La responsabilità dei russi, di tutti i russi, è innegabile, al di sopra di ogni tentativo di giustificazione ed aggravata dalla loro totale inazione, anche ora, a due anni dall’inizio dell’invasione su vasta scala, dopo tutte le evidenze di crimini di guerra, dopo le torture, le violenze, le uccisioni. Ormai è tardi per chiedere scusa, ma non sarebbe tardi per provare a fare qualcosa.

Tracciando il paragone tra il regime nazista tedesco degli anni ’40 e il regime nazista russo di oggi, troviamo notevoli somiglianze e la più accentuata sta proprio nella responsabilità morale dei cittadini russi.

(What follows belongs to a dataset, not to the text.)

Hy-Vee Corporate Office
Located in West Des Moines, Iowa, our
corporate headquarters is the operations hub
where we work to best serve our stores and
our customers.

Come allora in Germania, la macchina di morte russa non è manovrata solo dalla mafia ai vertici di russia unita, ma è stata per oltre 20 anni ben oliata dal silenzio e dalla connivenza dei suoi cittadini, anche da quelli non iscritti al partito, anche da quelli che non approvavano le politiche di putin, ma che erano ingranaggi della burocrazia di questo regime criminale. Per questo eliminare putin non garantisce un lieto fine. C’è una macchina da guerra costruita da 144 milioni di persone che ci sta per investire, questo non è un film di fantascienza, probabilmente non sarà sufficiente deporre il despota per risanare un intero stato fondato su teorie imperialiste, razziste e suprematiste. Soprattutto perchè in patria il despota in questione ha, nonostante tutto, un grandissimo appoggio interno. Potrebbe anche non truccare le elezioni per vincere a mani basse, se lo farà (e lo farà) sarà solamente per abitudine.

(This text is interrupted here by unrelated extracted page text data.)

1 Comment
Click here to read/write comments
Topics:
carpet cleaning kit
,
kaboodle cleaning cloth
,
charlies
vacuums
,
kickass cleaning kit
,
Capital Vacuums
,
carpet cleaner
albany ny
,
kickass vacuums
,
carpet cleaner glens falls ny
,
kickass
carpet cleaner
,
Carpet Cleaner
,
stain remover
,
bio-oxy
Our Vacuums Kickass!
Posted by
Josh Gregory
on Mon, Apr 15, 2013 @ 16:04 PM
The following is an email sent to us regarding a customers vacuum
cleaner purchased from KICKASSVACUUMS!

Anche nella Germania nazista c’erano i “tedeschi buoni”. C’erano gli oppositori. C’erano i sabotatori. Erano così pochi da essere ininfluenti e su quei pochi che fecero qualcosa (e che finirono male) ne abbiamo tratto libri e film epici. La seconda guerra mondiale non finì perchè i tedeschi ormai stanchi di Hitler scesero in piazza e rovesciarono il regime, finì perchè gli alleati entrarono a Berlino, rasero al suolo quasi l’intera Germania e occuparono per oltre 50 anni quella nazione, con programmi di rieducazione della popolazione, di riadattamento alla democrazia, almeno nella Germania Ovest. I più sfortunati finirono sotto i sovietici e pagarono a caro prezzo la loro responsabilità di essere parte di quel regime.
Solo dopo così tanto tempo siamo riusciti a riabilitare i tedeschi ed è un discorso che vale esclusivamente per le generazioni che non hanno subito i campi di concentramento. Lo stesso varrà anche per gli ucraini, per le nuove generazioni europee che cresceranno con i racconti dei genitori e dei nonni su questa guerra. Se ci saranno le condizioni, forse, loro perdoneranno. Forse rileggeranno con occhi diversi le parole di Yulia Navalnaya, forse considereranno come esuli politici i fuoriusciti dalla russia di questi anni, forse guarderanno quei pochi russi che all’estero hanno provato a partecipare a qualche manifestazione di dissenso come dei coraggiosi eroi. Forse, forse, forse. Forse domani. Oggi, tutti gli ucraini coinvolti in questa guerra, non lo faranno mai.